Records provided:
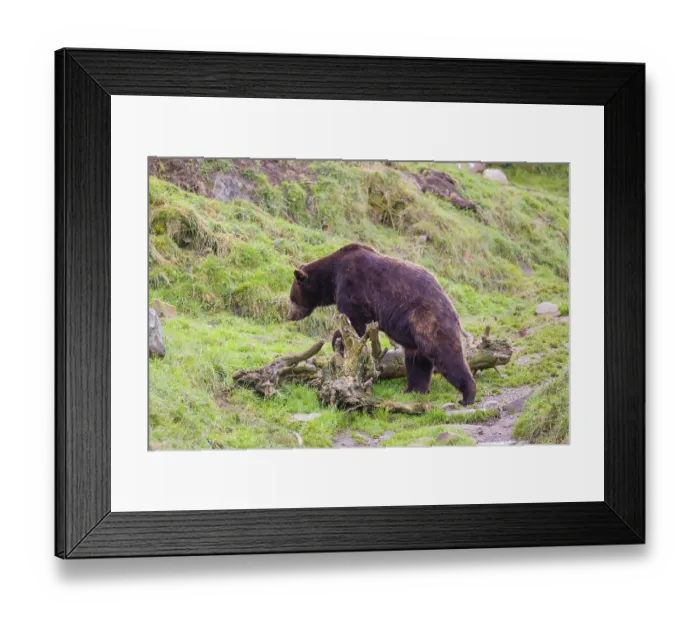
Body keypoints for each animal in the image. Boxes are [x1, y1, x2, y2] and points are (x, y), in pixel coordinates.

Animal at [287, 243, 477, 405]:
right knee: (417, 359)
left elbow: (354, 323)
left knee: (445, 354)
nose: (289, 315)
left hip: (428, 320)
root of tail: (453, 310)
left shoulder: (353, 286)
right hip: (415, 331)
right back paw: (414, 389)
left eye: (292, 297)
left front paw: (338, 344)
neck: (331, 278)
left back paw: (467, 395)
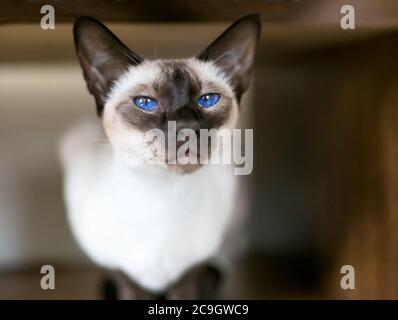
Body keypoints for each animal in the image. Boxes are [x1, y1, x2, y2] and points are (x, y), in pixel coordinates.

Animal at [57, 13, 260, 298]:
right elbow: (128, 287)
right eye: (146, 103)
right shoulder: (117, 268)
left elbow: (187, 288)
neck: (164, 194)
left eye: (208, 100)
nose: (187, 128)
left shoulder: (190, 271)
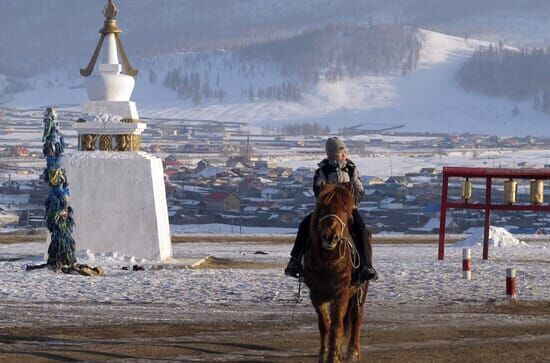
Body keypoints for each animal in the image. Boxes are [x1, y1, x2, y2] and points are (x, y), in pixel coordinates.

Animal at [306, 185, 370, 363]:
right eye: (323, 207)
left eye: (345, 209)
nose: (330, 237)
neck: (328, 260)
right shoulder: (316, 294)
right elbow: (325, 324)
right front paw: (324, 354)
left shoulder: (341, 293)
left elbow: (336, 326)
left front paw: (333, 357)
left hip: (361, 291)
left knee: (356, 318)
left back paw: (353, 352)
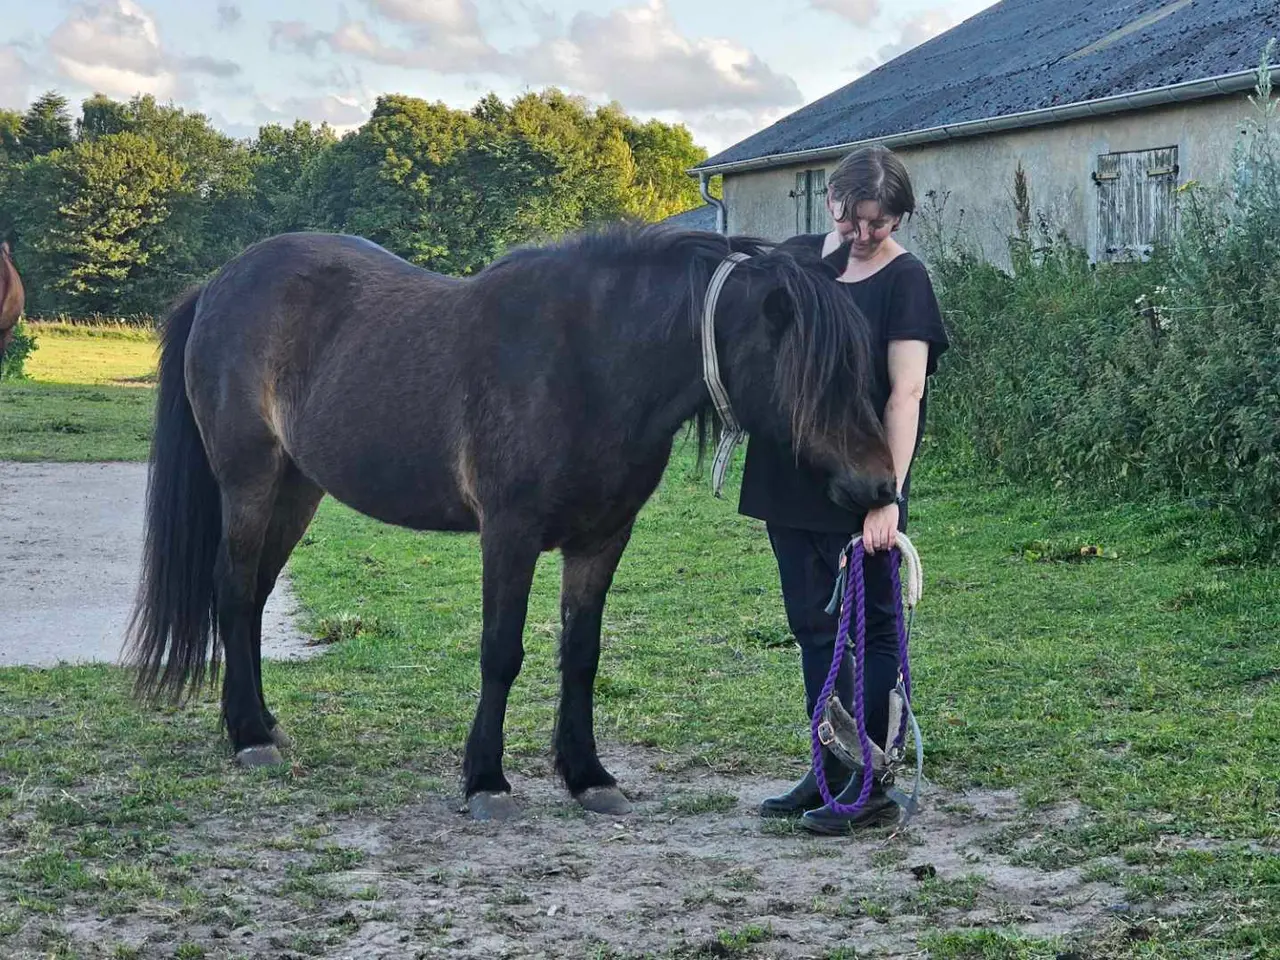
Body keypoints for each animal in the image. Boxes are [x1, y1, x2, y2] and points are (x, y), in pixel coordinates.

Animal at [125, 223, 898, 820]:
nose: (879, 485)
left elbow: (580, 654)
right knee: (232, 593)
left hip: (296, 490)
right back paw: (247, 737)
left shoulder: (602, 540)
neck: (589, 364)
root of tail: (221, 283)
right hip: (250, 483)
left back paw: (262, 724)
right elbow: (501, 652)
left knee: (251, 599)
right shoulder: (509, 533)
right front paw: (486, 781)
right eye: (818, 372)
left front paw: (588, 777)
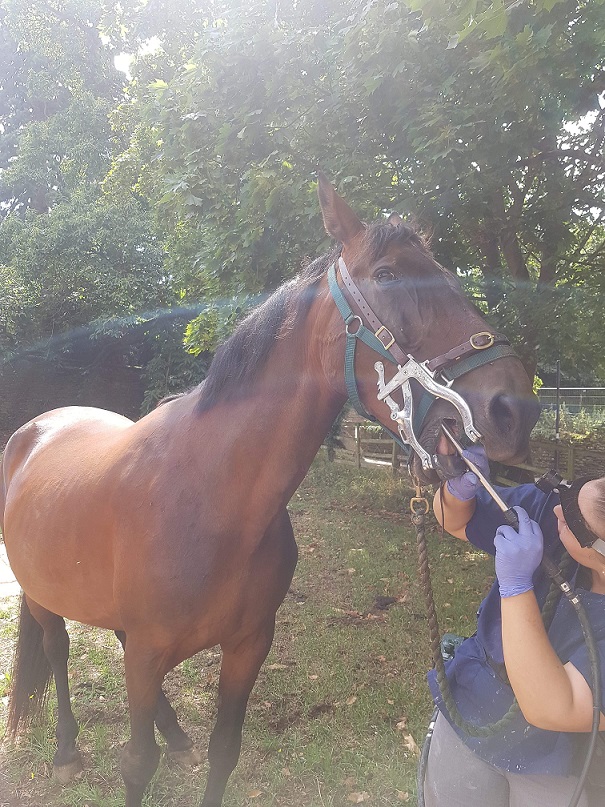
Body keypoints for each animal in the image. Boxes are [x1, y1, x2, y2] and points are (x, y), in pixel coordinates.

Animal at [0, 174, 536, 804]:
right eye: (388, 275)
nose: (514, 407)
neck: (212, 497)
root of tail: (37, 428)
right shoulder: (152, 651)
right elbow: (137, 763)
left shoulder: (248, 646)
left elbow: (222, 753)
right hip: (43, 597)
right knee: (57, 651)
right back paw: (65, 750)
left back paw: (173, 733)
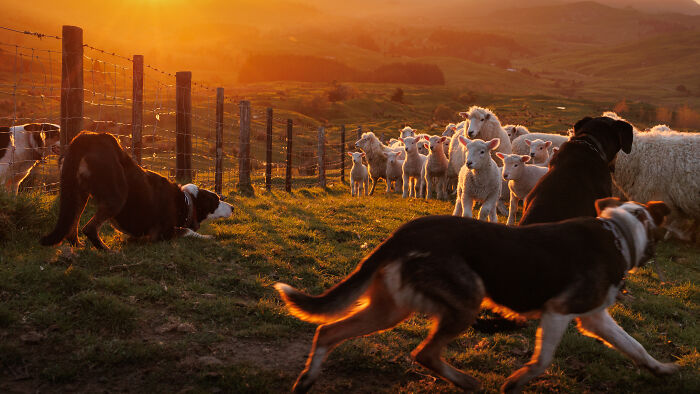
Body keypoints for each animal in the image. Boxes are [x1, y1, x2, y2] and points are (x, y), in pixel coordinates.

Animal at [40, 132, 232, 249]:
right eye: (216, 200)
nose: (233, 207)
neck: (185, 201)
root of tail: (90, 137)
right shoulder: (161, 234)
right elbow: (188, 231)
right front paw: (208, 238)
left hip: (77, 192)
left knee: (72, 225)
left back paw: (78, 245)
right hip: (116, 196)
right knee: (89, 228)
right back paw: (106, 250)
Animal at [274, 199, 680, 392]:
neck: (619, 233)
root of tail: (402, 234)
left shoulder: (594, 317)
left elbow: (635, 347)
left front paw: (662, 370)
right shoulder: (558, 312)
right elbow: (542, 361)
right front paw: (516, 382)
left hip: (389, 310)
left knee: (328, 331)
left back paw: (306, 381)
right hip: (467, 301)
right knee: (424, 353)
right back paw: (467, 382)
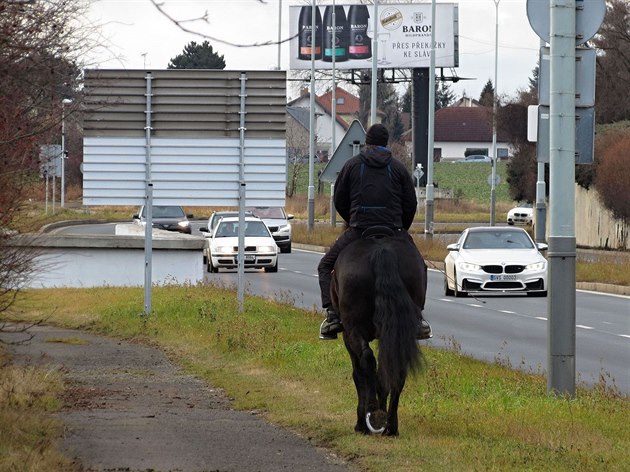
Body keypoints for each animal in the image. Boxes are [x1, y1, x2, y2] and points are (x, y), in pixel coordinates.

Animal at [328, 230, 428, 436]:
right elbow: (383, 375)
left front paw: (361, 422)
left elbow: (359, 375)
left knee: (366, 361)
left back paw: (372, 416)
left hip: (353, 329)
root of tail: (382, 252)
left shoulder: (348, 337)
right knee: (397, 369)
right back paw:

Task statement:
Please give the number of lines in the listing that include "knee", with nothing else.

Answer:
12